Type variations on the term ‘legal jobs’ into Google and you are invited to join one of the many firms offering bespoke positions that allow solicitors to be their own boss. Who would not be tempted to curate their own ‘gig’ (sic) and still pocket a high percentage of billings? These days, it need not stall your upward career trajectory. 

Paul rogerson

Paul Rogerson

As they so often do, Google’s algorithms capture the zeitgeist. One thing we can assuredly say about the legal jobs market in 2020 is that it will continue to morph and fracture in ways that reflect the world around it. Employers – ‘woke’ as never before – are aware that offering more money and the chance to move up does not cut it any more (at least not on its own).
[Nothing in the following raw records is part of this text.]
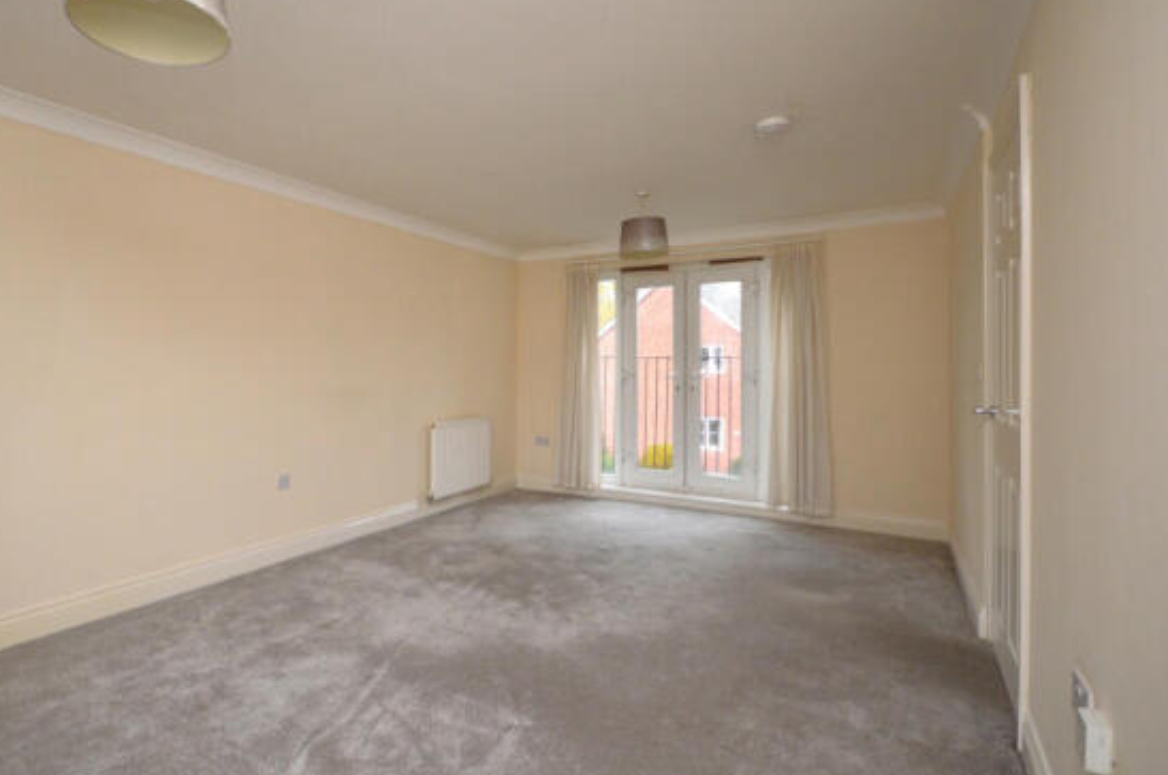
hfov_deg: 89.2
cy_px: 367
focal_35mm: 18
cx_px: 480
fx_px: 583
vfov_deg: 67.2
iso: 800
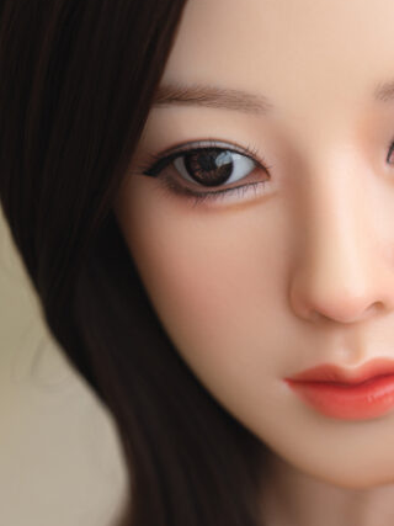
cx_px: 350
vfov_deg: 13.8
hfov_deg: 10.4
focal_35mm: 142
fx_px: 2156
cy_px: 408
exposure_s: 1/125
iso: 200
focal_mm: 70
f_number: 2.8
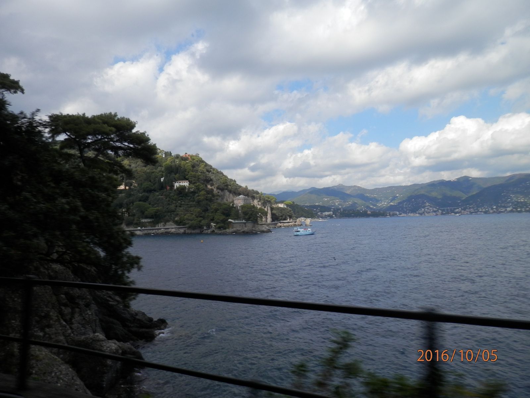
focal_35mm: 25
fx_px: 383
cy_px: 199
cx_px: 265
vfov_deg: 54.9
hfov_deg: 69.4
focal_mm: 4.5
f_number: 8.7
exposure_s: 1/160
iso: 80
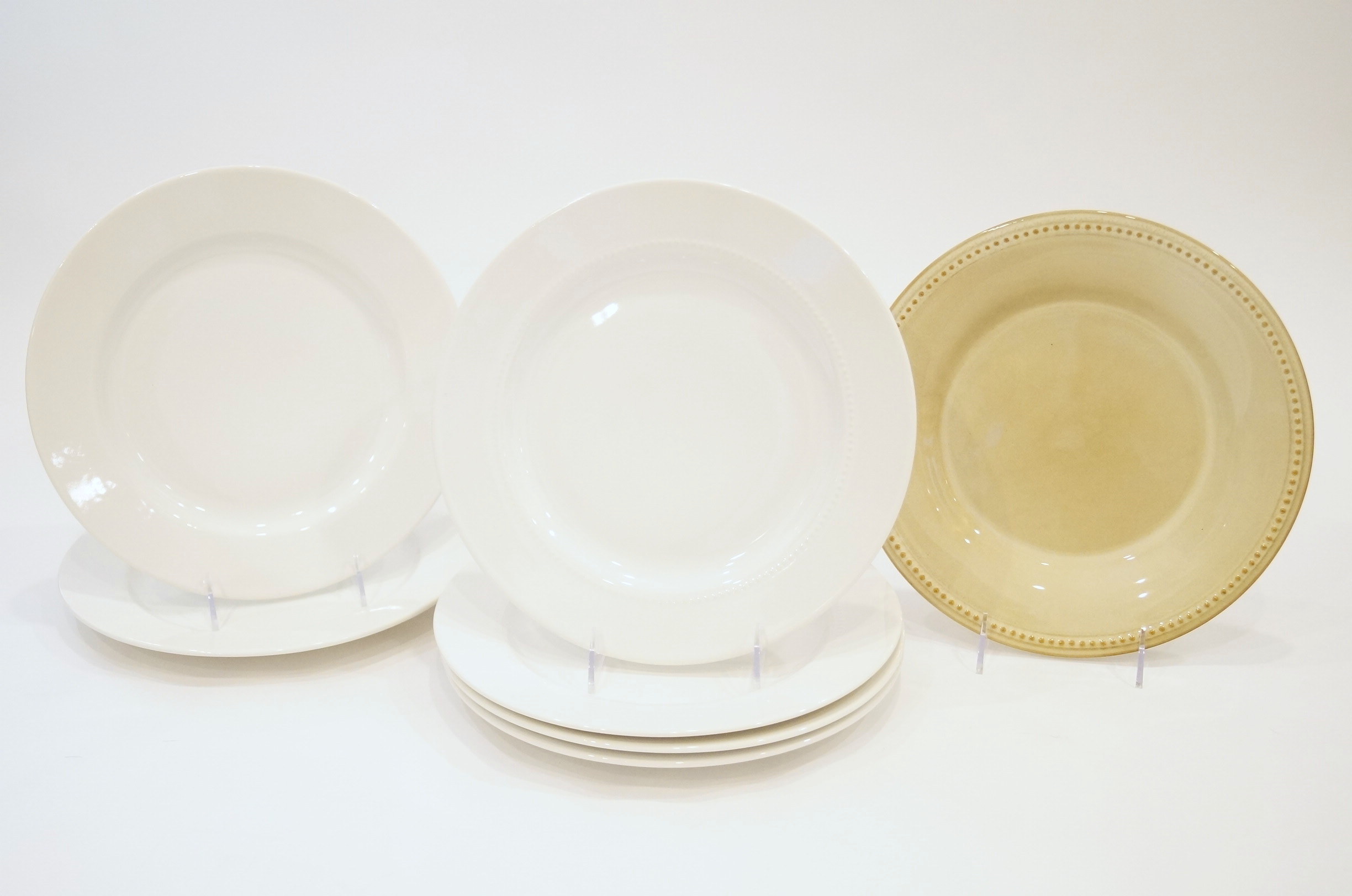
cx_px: 676
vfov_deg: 34.1
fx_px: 1462
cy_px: 448
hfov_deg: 49.6
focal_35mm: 39
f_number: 4.5
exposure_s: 1/60
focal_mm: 26
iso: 2000
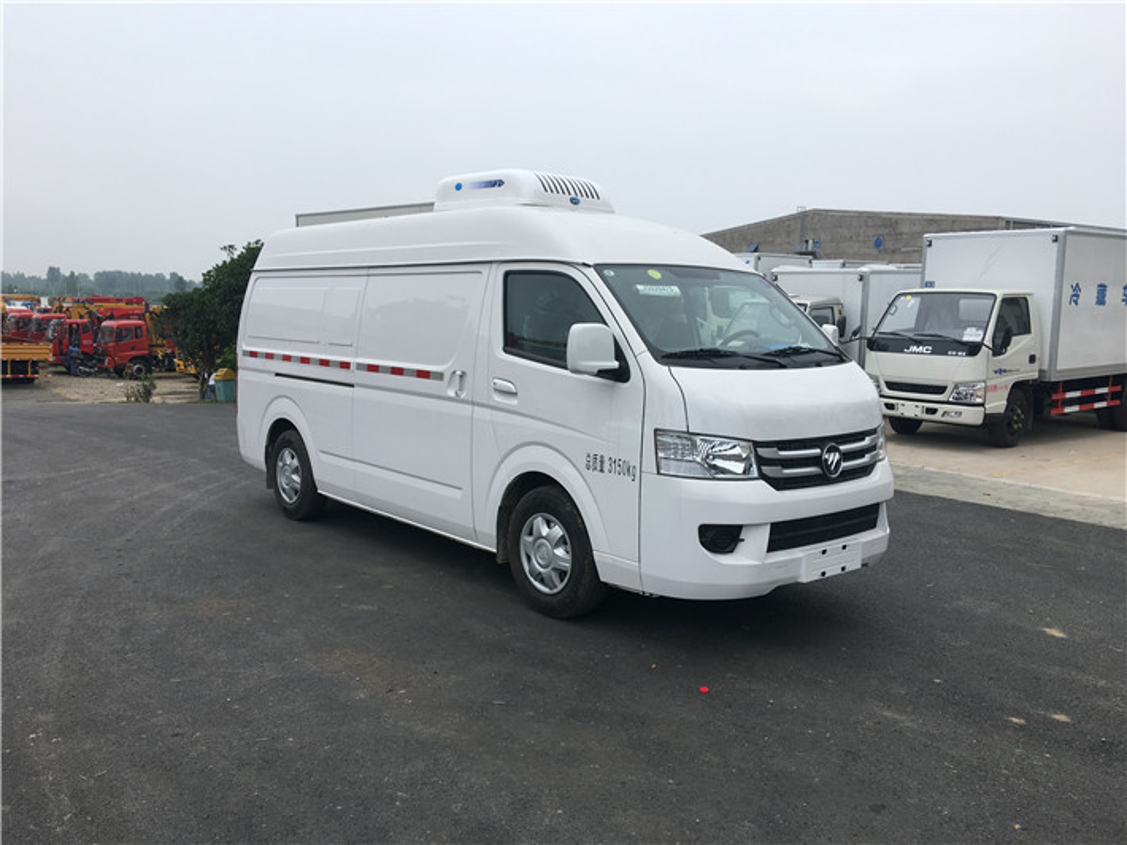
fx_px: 944
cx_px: 564
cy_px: 422
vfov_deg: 48.2
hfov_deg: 61.7
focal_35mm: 29
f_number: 2.2
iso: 25
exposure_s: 1/785
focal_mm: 4.15
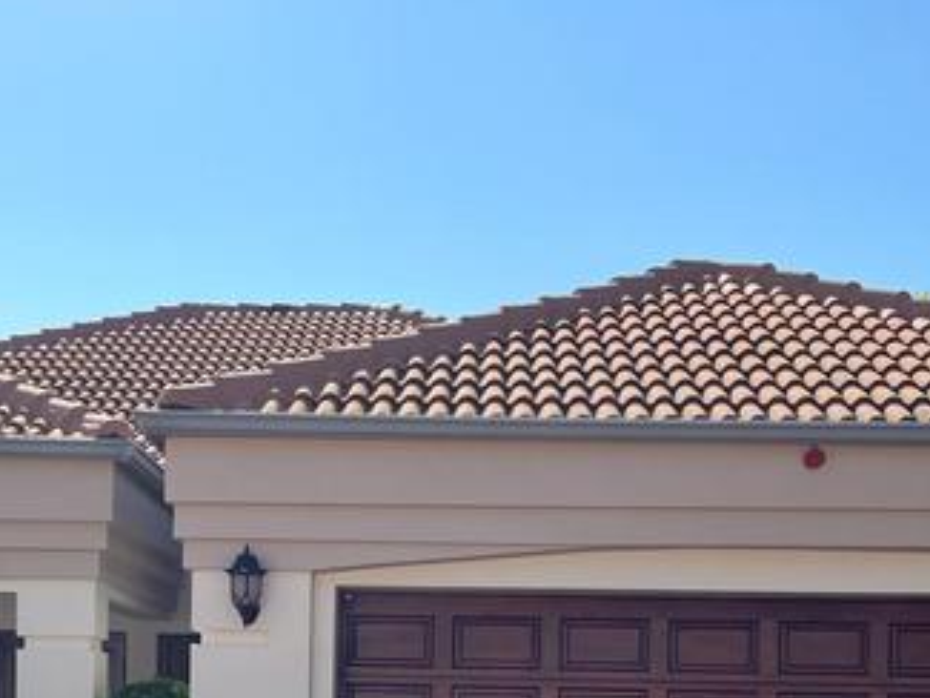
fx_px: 1720
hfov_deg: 30.2
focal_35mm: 64
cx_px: 361
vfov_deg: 21.9
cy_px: 738
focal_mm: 5.1
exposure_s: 1/2571
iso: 50
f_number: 1.6
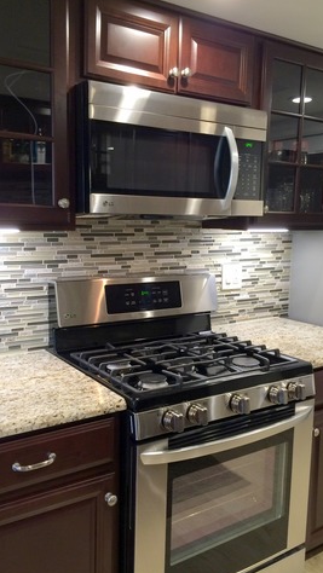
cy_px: 289
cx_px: 158
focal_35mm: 32
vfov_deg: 61.0
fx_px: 487
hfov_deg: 36.7
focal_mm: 4.15
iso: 100
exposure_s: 1/30
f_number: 2.2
Especially in a seller’s market.

A recent survey of what is important to associates when considering a job move ranked nine key factors, three of which had nothing to do with salary, prestige or promotion. They were: ‘making the world a better place’; a ‘positive culture and social make-up’; and (of course) work-life balance.

Associates want more money and prestige too, naturally. Who doesn’t? But the emphasis has shifted. Hence, too, the continuing drift of talented solicitors in-house. As Ann-Marie Goodbody, MD of headhunter Major, Lindsey & Africa told Recruiter magazine last week: ‘Law firms with a purpose is a trend likely to continue. The sector is seeking to deliver more meaning to working lives than just the execution of deals and cases, and as such “purpose” is a key driver in attracting talent.’

It is human nature to become restive in January, so if you hope the new year will herald a new job this week’s Gazette Recruitment Supplement offers useful pointers. We look at how the Law Society can give you a leg-up, how to finesse a legal job interview and how solicitors in that tricky first decade can get where they want to be.

I thank our panel of experts for giving freely of their wisdom, including unexpected nuggets such as ‘never accept a cup of tea’.